== YOUR TASK ==
Without including any images, set down the records below exactly.

== DATA FOR THE TASK ==
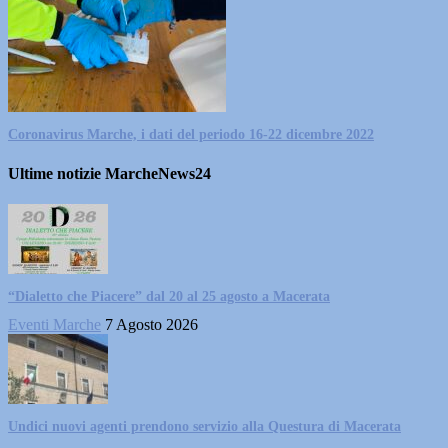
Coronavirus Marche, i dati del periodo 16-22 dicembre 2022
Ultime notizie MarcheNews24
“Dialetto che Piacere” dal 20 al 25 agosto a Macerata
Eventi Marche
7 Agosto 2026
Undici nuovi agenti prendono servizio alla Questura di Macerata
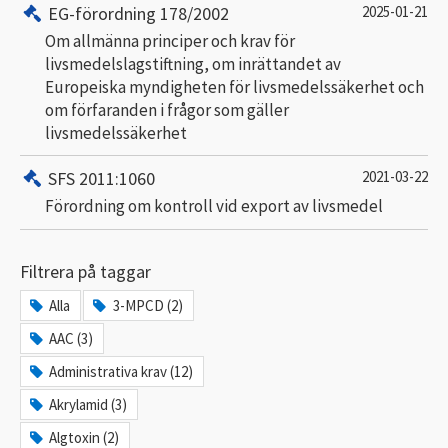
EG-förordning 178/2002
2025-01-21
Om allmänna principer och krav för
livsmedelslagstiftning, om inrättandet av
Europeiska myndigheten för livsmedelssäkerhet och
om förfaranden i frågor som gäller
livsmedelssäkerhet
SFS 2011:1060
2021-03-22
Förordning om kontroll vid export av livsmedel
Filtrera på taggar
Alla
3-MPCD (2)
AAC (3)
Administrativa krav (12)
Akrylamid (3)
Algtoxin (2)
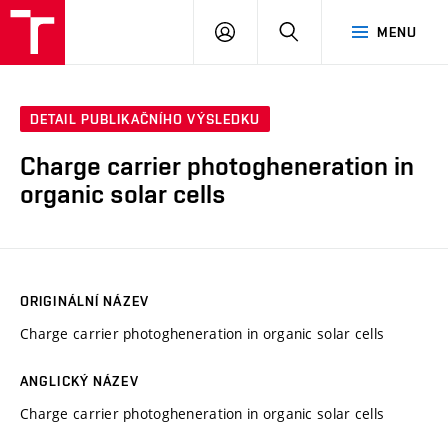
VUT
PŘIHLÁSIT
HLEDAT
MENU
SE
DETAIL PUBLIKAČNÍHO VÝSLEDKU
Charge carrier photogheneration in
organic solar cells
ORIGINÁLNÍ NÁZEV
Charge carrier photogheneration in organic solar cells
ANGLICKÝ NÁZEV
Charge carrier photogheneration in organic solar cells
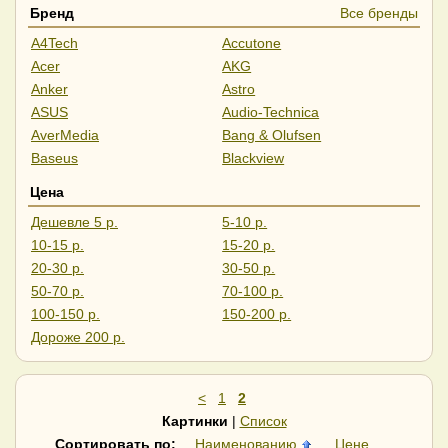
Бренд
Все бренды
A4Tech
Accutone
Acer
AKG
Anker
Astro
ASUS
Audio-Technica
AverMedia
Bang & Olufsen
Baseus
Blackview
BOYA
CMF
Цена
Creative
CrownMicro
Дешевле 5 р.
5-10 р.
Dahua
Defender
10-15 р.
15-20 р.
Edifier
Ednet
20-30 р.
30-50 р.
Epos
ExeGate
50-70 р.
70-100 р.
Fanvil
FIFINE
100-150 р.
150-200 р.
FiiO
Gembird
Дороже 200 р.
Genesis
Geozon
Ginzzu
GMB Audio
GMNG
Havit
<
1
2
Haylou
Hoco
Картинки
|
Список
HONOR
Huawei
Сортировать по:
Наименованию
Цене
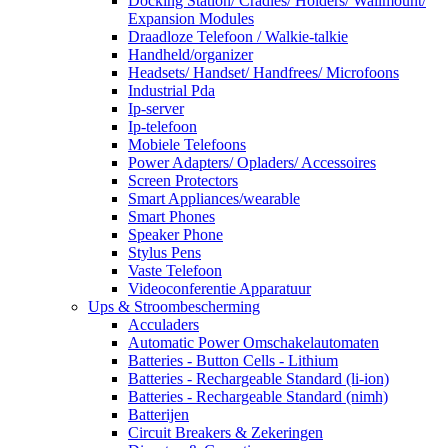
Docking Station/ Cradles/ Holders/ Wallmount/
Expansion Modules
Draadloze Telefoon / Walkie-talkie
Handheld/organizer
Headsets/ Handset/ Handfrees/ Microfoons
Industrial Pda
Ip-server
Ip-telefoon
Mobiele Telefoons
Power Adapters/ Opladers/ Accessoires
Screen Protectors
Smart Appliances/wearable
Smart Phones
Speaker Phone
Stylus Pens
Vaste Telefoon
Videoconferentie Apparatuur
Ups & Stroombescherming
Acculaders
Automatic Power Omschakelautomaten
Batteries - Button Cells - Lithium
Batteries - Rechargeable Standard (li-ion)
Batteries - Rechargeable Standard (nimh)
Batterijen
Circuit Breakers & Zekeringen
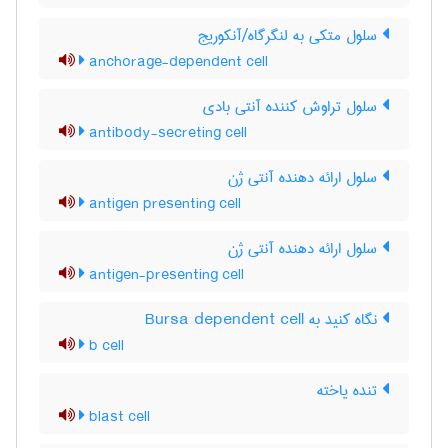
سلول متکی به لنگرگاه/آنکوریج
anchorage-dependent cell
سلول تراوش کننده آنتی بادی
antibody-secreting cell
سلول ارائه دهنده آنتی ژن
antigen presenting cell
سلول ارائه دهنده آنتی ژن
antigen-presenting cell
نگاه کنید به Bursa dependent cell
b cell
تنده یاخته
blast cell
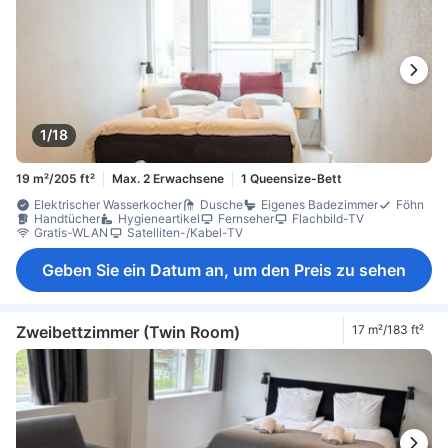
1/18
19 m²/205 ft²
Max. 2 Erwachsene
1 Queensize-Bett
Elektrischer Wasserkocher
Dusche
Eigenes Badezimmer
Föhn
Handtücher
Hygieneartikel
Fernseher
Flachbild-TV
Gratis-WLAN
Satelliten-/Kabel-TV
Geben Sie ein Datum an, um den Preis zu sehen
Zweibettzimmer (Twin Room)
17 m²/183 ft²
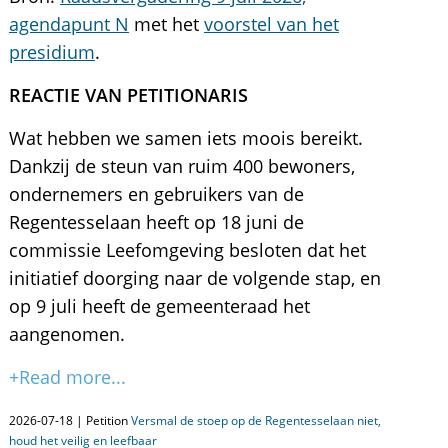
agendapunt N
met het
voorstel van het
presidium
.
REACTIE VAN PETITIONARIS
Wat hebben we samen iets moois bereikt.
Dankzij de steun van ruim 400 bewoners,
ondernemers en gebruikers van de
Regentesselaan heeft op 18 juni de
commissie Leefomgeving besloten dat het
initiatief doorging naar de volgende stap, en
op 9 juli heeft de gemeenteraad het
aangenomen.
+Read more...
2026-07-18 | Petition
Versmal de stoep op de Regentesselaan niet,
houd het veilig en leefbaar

== RESULT OF THE EXERCISE ==
Coronavirus Marche, i dati del periodo 16-22 dicembre 2022
Ultime notizie MarcheNews24
“Dialetto che Piacere” dal 20 al 25 agosto a Macerata
Eventi Marche
7 Agosto 2026
Undici nuovi agenti prendono servizio alla Questura di Macerata
EG-förordning 178/2002
2025-01-21
Om allmänna principer och krav för
livsmedelslagstiftning, om inrättandet av
Europeiska myndigheten för livsmedelssäkerhet och
om förfaranden i frågor som gäller
livsmedelssäkerhet
SFS 2011:1060
2021-03-22
Förordning om kontroll vid export av livsmedel
Filtrera på taggar
Alla
3-MPCD (2)
AAC (3)
Administrativa krav (12)
Akrylamid (3)
Algtoxin (2)
VUT
PŘIHLÁSIT
HLEDAT
MENU
SE
DETAIL PUBLIKAČNÍHO VÝSLEDKU
Charge carrier photogheneration in
organic solar cells
ORIGINÁLNÍ NÁZEV
Charge carrier photogheneration in organic solar cells
ANGLICKÝ NÁZEV
Charge carrier photogheneration in organic solar cells
Бренд
Все бренды
A4Tech
Accutone
Acer
AKG
Anker
Astro
ASUS
Audio-Technica
AverMedia
Bang & Olufsen
Baseus
Blackview
BOYA
CMF
Цена
Creative
CrownMicro
Дешевле 5 р.
5-10 р.
Dahua
Defender
10-15 р.
15-20 р.
Edifier
Ednet
20-30 р.
30-50 р.
Epos
ExeGate
50-70 р.
70-100 р.
Fanvil
FIFINE
100-150 р.
150-200 р.
FiiO
Gembird
Дороже 200 р.
Genesis
Geozon
Ginzzu
GMB Audio
GMNG
Havit
<
1
2
Haylou
Hoco
Картинки
|
Список
HONOR
Huawei
Сортировать по:
Наименованию
Цене
Docking Station/ Cradles/ Holders/ Wallmount/
Expansion Modules
Draadloze Telefoon / Walkie-talkie
Handheld/organizer
Headsets/ Handset/ Handfrees/ Microfoons
Industrial Pda
Ip-server
Ip-telefoon
Mobiele Telefoons
Power Adapters/ Opladers/ Accessoires
Screen Protectors
Smart Appliances/wearable
Smart Phones
Speaker Phone
Stylus Pens
Vaste Telefoon
Videoconferentie Apparatuur
Ups & Stroombescherming
Acculaders
Automatic Power Omschakelautomaten
Batteries - Button Cells - Lithium
Batteries - Rechargeable Standard (li-ion)
Batteries - Rechargeable Standard (nimh)
Batterijen
Circuit Breakers & Zekeringen
سلول متکی به لنگرگاه/آنکوریج
anchorage-dependent cell
سلول تراوش کننده آنتی بادی
antibody-secreting cell
سلول ارائه دهنده آنتی ژن
antigen presenting cell
سلول ارائه دهنده آنتی ژن
antigen-presenting cell
نگاه کنید به Bursa dependent cell
b cell
تنده یاخته
blast cell
1/18
19 m²/205 ft²
Max. 2 Erwachsene
1 Queensize-Bett
Elektrischer Wasserkocher
Dusche
Eigenes Badezimmer
Föhn
Handtücher
Hygieneartikel
Fernseher
Flachbild-TV
Gratis-WLAN
Satelliten-/Kabel-TV
Geben Sie ein Datum an, um den Preis zu sehen
Zweibettzimmer (Twin Room)
17 m²/183 ft²
agendapunt N
met het
voorstel van het
presidium
.
REACTIE VAN PETITIONARIS
Wat hebben we samen iets moois bereikt.
Dankzij de steun van ruim 400 bewoners,
ondernemers en gebruikers van de
Regentesselaan heeft op 18 juni de
commissie Leefomgeving besloten dat het
initiatief doorging naar de volgende stap, en
op 9 juli heeft de gemeenteraad het
aangenomen.
+Read more...
2026-07-18 | Petition
Versmal de stoep op de Regentesselaan niet,
houd het veilig en leefbaar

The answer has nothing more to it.